When I was asked if I had any thoughts about the soon to be eight weeks of being at home with family – I answered that I really hadn’t given it much thought – we are just coping and being. And now as I reflect, I realise we are doing so much more than that – we are growing and thriving – and wonderfully so!
Personally, I am learning to let go of expectations and the need for perfection. I am learning to accept myself without judgement, understanding my limitations and embracing my strengths. These are exactly the qualities I want to role model for my growing children.
As a family, we are learning how to accept each other without judgement, we are extending support to each other in the warmest and apt way we can think of and we are learning to communicate our needs clearly to each other. We are learning to take responsibility and apologise for our part in conflicts while reaching out to each other to resolve the underlying issues. We are being present and enjoying the here and now alone and with each other. If this is not laying down strong roots, I really don’t know what is. I’m not saying any of this is a done deal, or that this is the ideal for every family. I’m saying these are the values that are important for my family and this is a process – as I said, we are learning. No one is looking for perfection, only progress.

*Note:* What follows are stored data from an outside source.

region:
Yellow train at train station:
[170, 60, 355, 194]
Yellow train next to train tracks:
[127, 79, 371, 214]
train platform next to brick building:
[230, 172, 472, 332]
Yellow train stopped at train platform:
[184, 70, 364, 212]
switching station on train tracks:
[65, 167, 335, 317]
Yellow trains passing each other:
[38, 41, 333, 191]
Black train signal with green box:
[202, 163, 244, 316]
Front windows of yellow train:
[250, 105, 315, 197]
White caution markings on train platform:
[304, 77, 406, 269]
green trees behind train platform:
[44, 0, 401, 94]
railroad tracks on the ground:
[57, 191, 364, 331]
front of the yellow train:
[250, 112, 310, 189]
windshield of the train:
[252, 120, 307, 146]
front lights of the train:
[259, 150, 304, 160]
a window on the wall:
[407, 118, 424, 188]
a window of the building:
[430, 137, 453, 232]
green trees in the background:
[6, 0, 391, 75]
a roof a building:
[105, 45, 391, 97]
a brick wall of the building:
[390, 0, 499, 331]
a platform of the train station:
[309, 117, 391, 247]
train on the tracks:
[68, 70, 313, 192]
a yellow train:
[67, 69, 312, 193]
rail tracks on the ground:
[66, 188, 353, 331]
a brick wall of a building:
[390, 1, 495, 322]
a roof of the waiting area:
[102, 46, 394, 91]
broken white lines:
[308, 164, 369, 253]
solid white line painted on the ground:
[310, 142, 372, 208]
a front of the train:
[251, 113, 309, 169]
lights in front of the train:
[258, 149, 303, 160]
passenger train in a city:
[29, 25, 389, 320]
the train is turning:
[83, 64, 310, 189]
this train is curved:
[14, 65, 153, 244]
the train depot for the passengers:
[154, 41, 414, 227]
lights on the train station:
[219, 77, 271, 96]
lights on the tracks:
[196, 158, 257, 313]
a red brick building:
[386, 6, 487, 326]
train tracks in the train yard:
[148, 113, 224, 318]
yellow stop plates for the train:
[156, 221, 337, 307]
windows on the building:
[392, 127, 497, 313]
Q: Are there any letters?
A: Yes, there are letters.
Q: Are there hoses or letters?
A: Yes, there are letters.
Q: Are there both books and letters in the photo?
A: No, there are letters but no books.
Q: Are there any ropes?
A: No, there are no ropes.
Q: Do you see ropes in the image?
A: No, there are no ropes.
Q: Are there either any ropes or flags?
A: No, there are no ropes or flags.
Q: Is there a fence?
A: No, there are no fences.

We are most definitely growing and thriving… and I am infinitely grateful that we are…
I would like to add that I am aware my family is one of the extremely privileged ones who get to stay home and together during this global pandemic. We get to work, study and continue to learn and grow without really worrying where our food for the day is coming from. This is something that I remind myself of every single day and I am eternally thankful for. I am intensely aware that not everyone in the world is so privileged. We help out in any way we can within our means, and hope that help and care reaches those who are in need of it. Namaskar.
This article was featured in YogaMail Oct-Dec 2020 issue.